Villa Jovis
Die Villa Jovis war eine der zwölf Villen des römischen Kaisers Tiberius auf Capri, wohin er sich in den letzten Jahren seiner Herrschaft zurückgezogen hatte. Sie befindet sich auf der östlichen Spitze Capris direkt an der Steilküste auf dem heute Monte Tibero genannten Berg.
Übersetzt bedeutet der Name „Landhaus des Jupiter“, ein weiterer Name ist „Tiberius-Villa“. Plinius der Ältere bezeichnete den Palast, der im Norden und Osten 300 m steil ins Meer abfällt, auch als „Burg des Tiberius“.
Architektur
Der Palast ist in dem Hang errichtet, der zur Nordostspitze der Insel hinaufführt. So befindet sich die Hauptterrasse im Norden und Osten auf Geländeniveau, im Westen und Süden überragt sie aber den abfallenden Hang bis zu 40 m. Acht Stockwerke dienen hier als Subkonstruktion und beherbergen eine riesige, zentral gelegene Zisterne. In den westlichen Untergeschossen waren die Unterkünfte für das Gesinde untergebracht, im Süden die Thermen und die Verwaltungsräume. Im Geschoss unter der Hauptterrasse lagen die kaiserlichen Privatgemächer. Eine Doppeltreppe führte vom Eingang im untersten Geschoss acht Stockwerke hinauf auf die Hauptterrasse, wo die kaiserlichen Empfangs- und Speisesäle lagen. Insgesamt hat das Gebäude eine überbaute Fläche von 7000 m². Von den Materialien ist wenig erhalten, jedoch waren alle Stockwerke freskiert, der Boden mit Mosaiken ausgelegt und die Hauptterrasse mit verschiedenfarbigem Marmor ausgelegt. An der Nordseite führt ein überdachter Gang zu einem Portikus mit Speiseexedra, von wo aus man einen fantastischen Blick über den Golf von Neapel auf den Vesuv hat.

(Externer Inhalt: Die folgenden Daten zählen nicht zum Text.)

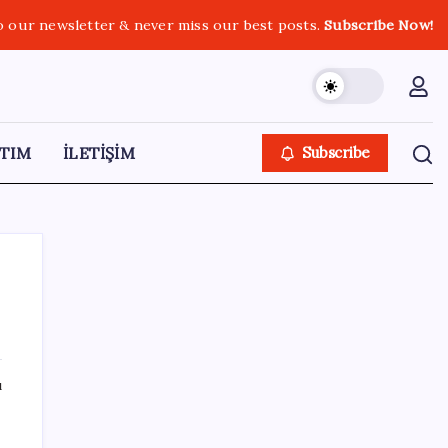
o our newsletter & never miss our best posts.
Subscribe Now!
TIM
İLETİŞİM
Subscribe
SON YAZILAR
ı
İklim zirvesi de milyarlar yutacak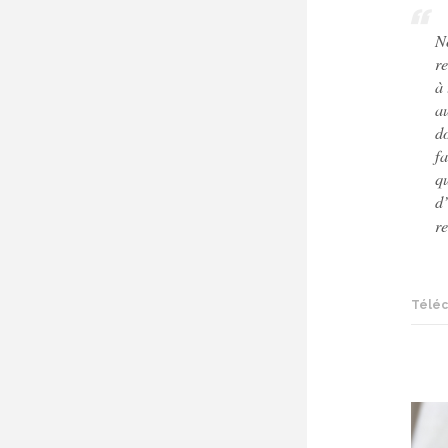
No
r
à 
a
do
fa
q
d’
re
Téléc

Neben dem Gebäude befanden sich auf dem Anwesen noch Wälder, Gärten, Nymphäen, ein erhaltener Signalturm für die Kommunikation mit Rom und ein „Leuchtturm“ zur astrologischen Beobachtung. Die Fundamente dieses Turmes sind so gewaltig, dass der Leuchtturm wohl mit dem Weltwunder von Alexandria konkurrieren konnte – Krause schätzt seine Höhe auf ca. 130 m.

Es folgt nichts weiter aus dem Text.